What number of lines in the entries hold the string "edge"? Answer with it alone.

*** Block opens ***

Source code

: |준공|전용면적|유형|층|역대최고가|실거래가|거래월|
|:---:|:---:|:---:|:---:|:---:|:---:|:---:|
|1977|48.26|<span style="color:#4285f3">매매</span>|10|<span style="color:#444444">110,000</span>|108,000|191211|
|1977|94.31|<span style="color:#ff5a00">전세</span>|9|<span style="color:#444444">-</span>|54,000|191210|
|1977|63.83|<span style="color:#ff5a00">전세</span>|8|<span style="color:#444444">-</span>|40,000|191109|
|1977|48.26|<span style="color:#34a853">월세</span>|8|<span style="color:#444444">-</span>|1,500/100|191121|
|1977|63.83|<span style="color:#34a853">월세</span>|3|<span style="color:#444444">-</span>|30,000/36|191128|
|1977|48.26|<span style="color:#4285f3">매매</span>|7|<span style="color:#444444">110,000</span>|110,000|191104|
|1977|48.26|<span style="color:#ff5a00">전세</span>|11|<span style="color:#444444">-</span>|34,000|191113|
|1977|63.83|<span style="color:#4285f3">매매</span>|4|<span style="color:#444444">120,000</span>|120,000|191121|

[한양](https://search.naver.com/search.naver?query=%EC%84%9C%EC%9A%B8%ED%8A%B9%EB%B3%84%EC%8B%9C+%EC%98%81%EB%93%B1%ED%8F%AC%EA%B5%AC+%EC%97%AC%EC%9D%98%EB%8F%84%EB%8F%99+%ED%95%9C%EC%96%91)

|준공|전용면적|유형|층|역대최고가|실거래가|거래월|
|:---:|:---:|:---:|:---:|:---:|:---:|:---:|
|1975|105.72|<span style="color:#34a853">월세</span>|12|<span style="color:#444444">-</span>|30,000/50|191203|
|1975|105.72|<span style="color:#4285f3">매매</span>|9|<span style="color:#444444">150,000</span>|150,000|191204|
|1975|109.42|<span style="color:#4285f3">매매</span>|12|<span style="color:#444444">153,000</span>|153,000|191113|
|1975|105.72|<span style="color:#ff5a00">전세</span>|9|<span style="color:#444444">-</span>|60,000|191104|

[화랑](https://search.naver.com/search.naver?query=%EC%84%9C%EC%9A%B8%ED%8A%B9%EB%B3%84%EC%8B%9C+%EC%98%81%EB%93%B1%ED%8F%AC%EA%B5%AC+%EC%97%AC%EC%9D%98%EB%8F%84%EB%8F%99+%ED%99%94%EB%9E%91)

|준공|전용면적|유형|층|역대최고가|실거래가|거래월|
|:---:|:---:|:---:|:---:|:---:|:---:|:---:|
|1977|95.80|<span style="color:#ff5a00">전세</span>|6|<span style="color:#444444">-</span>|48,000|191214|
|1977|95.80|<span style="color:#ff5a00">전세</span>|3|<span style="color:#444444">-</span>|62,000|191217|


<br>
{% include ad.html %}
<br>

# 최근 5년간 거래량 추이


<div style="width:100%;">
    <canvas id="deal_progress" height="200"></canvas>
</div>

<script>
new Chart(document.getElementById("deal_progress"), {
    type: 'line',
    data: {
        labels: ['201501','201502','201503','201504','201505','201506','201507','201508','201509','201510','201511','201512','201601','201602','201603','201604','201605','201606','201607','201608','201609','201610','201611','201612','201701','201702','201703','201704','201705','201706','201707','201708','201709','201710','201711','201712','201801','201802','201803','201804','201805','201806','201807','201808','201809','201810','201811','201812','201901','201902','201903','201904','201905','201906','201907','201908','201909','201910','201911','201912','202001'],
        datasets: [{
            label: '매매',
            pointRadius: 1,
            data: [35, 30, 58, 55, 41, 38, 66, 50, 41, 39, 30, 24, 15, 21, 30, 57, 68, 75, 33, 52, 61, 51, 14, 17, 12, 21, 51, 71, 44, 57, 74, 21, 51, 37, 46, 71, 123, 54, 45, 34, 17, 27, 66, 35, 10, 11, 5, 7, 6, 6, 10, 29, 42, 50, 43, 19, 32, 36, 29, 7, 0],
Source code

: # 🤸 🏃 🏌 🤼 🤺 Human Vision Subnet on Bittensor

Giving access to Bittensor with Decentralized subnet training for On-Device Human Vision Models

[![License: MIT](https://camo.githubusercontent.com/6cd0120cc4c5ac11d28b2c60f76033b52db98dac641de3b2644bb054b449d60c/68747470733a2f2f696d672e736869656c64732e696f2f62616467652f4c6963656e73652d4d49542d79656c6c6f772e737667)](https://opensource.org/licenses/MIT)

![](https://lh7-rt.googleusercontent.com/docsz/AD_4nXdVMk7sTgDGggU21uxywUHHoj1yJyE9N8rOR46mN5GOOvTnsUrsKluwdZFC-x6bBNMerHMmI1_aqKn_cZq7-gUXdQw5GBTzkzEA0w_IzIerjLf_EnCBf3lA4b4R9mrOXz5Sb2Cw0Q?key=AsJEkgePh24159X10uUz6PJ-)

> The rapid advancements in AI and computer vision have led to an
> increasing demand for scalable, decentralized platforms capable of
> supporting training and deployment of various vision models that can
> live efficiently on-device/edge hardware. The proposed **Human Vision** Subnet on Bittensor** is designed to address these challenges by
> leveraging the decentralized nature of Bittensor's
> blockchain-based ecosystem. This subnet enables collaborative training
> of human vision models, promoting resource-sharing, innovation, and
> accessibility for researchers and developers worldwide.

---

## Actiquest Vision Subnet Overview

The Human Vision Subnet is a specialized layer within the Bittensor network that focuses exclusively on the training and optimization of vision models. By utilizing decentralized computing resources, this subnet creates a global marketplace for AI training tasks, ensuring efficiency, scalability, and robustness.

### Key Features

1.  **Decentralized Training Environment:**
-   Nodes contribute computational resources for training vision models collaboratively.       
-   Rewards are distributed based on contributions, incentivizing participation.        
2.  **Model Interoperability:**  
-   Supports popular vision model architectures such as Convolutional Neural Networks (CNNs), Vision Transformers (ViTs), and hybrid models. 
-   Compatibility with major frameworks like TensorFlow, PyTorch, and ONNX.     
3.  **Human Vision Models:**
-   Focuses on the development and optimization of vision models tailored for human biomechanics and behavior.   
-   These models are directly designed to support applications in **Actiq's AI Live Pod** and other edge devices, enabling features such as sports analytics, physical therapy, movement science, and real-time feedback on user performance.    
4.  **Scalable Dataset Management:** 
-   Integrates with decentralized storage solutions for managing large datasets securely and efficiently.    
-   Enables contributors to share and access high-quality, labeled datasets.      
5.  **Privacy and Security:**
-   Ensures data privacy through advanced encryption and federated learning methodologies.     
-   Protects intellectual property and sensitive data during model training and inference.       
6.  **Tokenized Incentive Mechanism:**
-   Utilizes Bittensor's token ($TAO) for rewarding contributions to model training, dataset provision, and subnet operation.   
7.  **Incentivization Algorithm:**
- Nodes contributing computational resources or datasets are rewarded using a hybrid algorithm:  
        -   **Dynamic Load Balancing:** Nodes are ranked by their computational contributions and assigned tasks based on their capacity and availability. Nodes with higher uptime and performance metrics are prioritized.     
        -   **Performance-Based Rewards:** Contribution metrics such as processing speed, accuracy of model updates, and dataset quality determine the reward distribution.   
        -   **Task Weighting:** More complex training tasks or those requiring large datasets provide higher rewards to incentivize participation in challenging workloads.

*** Block closes ***

Answer section: 2